Steven encourages all students to build relationships with professors and to participate in opportunities to learn something new because it will be beneficial in the future. Steven still uses the skills he gained working with Prof. Thompson at his current job as an Epidemiologist for the National Center for Health Statistics, where conducts research on important public health issues and manages the Center for Disease Control and Prevention’s National Health and Nutrition Examination Survey.
“One of my favorite memories is when I worked for Prof. Thompson on campus during the summer and becoming excited about research and believing I could make a career out of it.”
What have you enjoyed most about your career?
“I enjoy having the opportunity to work with other committed professionals devoted to improving the health of the nation; including physicians, nutritionists, and statisticians. I have the ability to help solve important public health issues, such as the opioid epidemic and efforts to monitor prescription antibiotic use (to ensure that they are not being overused). I also like taking on new challenges. For example, I recently earned my project management professional certification.”

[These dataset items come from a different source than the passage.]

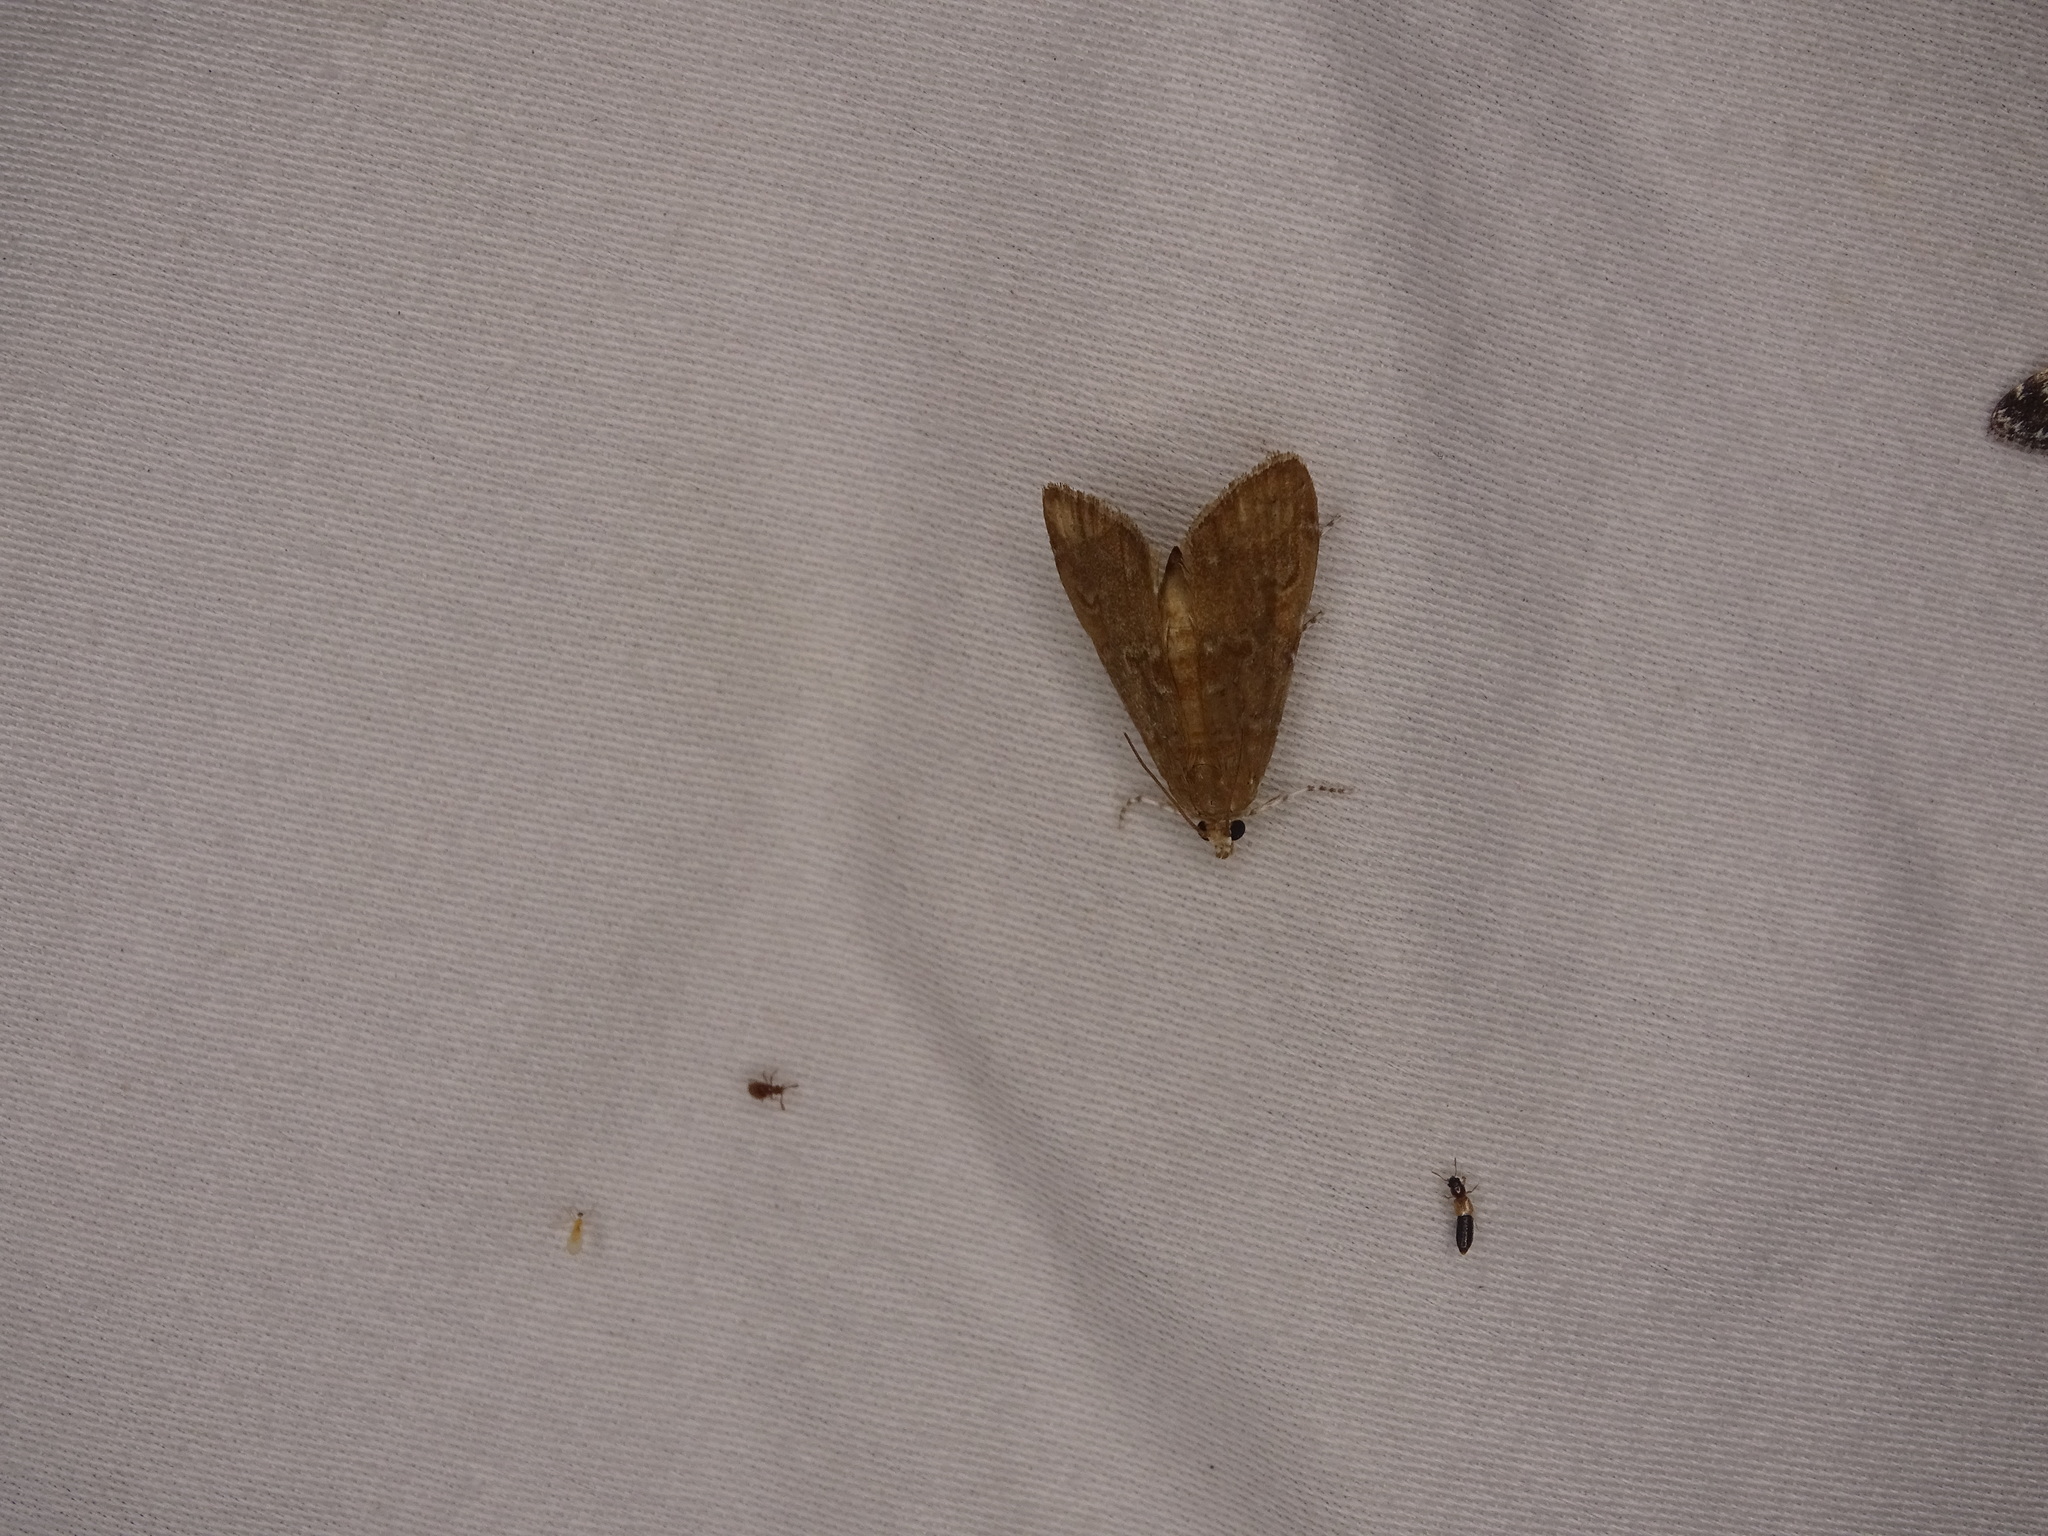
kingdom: Animalia
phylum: Arthropoda
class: Insecta
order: Lepidoptera
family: Crambidae
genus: Elophila
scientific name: Elophila gyralis
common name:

How did Carthage prepare you?
“The Sociology Department faculty members, especially Prof. Thompson, were instrumental. I worked with Prof. Thompson on several survey research projects, including ones sponsored by Carthage. I collected and analyzed survey data, interpreted findings, and learned how to report the results in an effective manner. These are all skills that came in handy in graduate school, and I still use them in my current job.”
How has your liberal arts education benefitted you?
“I led a project to reduce the length of the questionnaires in the health study I work on. The project involved working with subject matter experts, senior leadership, and federal agencies that funded the questionnaires. It took a lot of effort to stay organized and ensure that I was able to effectively communicate key aspects of the project; including its scope, timelines, and benefits to all the stakeholders. The analytical skills I learned from Prof. Thompson as well as communication skills I picked up through my membership in Delta Upsilon played a significant role in the project’s success.”